Transcribe the stretch of the records from the very start through the line that contains "optimize truck routing, station", keeping every word and line break unchanged.

### Material for the task

- - - - - - -

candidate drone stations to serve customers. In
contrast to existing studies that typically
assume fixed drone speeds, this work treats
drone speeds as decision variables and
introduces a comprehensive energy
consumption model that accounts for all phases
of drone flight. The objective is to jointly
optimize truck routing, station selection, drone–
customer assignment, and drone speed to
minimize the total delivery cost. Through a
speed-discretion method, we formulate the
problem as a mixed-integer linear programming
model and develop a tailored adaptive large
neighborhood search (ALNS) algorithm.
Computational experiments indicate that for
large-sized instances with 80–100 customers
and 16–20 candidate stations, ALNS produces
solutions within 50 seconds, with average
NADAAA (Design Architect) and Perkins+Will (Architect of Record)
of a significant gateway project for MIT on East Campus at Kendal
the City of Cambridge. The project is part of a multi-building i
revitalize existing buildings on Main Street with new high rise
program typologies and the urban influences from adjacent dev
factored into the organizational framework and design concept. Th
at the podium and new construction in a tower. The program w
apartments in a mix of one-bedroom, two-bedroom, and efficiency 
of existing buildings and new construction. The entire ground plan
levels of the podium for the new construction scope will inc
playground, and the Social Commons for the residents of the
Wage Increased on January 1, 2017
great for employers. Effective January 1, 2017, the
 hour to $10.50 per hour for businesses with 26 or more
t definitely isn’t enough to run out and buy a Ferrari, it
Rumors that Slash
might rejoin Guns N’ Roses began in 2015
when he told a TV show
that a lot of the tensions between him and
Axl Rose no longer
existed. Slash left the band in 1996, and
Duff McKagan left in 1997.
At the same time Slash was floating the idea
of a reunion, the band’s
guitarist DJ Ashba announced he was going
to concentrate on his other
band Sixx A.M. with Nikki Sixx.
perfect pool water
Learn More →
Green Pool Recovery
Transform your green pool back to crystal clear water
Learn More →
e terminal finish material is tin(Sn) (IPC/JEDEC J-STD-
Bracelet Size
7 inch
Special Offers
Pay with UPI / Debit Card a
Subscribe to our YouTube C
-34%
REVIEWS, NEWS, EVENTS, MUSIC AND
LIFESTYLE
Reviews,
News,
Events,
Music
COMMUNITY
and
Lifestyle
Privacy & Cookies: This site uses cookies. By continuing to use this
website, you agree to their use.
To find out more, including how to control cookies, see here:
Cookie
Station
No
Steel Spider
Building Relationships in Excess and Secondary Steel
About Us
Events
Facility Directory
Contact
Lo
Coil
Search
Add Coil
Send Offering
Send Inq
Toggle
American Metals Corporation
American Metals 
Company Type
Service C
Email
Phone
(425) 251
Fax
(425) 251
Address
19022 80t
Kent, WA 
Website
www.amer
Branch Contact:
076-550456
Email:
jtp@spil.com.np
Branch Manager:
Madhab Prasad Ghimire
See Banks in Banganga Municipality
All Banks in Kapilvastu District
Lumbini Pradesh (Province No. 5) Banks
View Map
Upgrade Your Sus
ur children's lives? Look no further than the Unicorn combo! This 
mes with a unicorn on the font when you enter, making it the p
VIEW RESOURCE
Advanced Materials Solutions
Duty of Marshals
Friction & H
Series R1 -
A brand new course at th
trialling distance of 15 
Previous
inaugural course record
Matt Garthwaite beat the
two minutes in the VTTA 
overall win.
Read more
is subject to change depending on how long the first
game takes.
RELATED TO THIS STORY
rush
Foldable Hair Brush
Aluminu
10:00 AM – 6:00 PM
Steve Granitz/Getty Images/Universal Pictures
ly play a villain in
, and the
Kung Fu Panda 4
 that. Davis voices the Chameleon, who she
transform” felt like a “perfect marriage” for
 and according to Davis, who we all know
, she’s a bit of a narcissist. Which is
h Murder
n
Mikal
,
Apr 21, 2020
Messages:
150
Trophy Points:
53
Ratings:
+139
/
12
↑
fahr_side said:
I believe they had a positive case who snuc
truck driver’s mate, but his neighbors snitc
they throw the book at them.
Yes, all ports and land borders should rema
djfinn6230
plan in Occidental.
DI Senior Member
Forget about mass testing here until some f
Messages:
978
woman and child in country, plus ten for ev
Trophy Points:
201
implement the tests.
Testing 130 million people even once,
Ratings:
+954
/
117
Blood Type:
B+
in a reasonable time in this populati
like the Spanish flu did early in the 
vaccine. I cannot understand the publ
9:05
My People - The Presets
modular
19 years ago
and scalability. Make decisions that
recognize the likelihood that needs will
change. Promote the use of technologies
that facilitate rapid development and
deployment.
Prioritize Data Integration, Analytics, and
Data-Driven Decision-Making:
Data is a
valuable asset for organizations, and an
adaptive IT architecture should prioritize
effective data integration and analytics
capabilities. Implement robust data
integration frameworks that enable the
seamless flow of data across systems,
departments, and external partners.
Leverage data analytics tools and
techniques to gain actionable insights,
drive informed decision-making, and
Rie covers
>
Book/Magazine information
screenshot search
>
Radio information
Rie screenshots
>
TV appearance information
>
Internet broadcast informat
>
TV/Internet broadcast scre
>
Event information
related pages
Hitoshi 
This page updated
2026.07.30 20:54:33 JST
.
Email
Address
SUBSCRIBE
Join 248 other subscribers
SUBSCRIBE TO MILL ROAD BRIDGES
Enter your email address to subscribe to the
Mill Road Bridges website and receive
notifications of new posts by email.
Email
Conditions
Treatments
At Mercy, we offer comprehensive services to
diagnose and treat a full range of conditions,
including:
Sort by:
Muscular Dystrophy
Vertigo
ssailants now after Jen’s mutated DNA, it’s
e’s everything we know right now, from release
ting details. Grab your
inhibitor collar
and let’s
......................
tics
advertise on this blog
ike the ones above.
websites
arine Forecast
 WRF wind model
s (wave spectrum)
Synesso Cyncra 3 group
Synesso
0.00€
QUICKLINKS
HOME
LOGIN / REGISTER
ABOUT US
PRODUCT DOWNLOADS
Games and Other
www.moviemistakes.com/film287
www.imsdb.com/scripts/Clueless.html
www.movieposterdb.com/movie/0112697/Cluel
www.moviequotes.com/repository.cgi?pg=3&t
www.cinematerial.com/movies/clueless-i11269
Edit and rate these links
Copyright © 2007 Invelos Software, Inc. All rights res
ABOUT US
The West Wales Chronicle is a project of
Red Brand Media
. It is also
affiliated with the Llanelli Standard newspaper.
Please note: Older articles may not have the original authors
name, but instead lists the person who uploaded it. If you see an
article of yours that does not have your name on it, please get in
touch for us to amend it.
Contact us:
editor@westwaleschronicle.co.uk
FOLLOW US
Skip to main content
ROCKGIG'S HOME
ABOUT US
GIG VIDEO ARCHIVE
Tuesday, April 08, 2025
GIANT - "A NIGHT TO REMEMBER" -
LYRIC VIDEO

- - - - - - -

### Your response
candidate drone stations to serve customers. In
contrast to existing studies that typically
assume fixed drone speeds, this work treats
drone speeds as decision variables and
introduces a comprehensive energy
consumption model that accounts for all phases
of drone flight. The objective is to jointly
optimize truck routing, station selection, drone–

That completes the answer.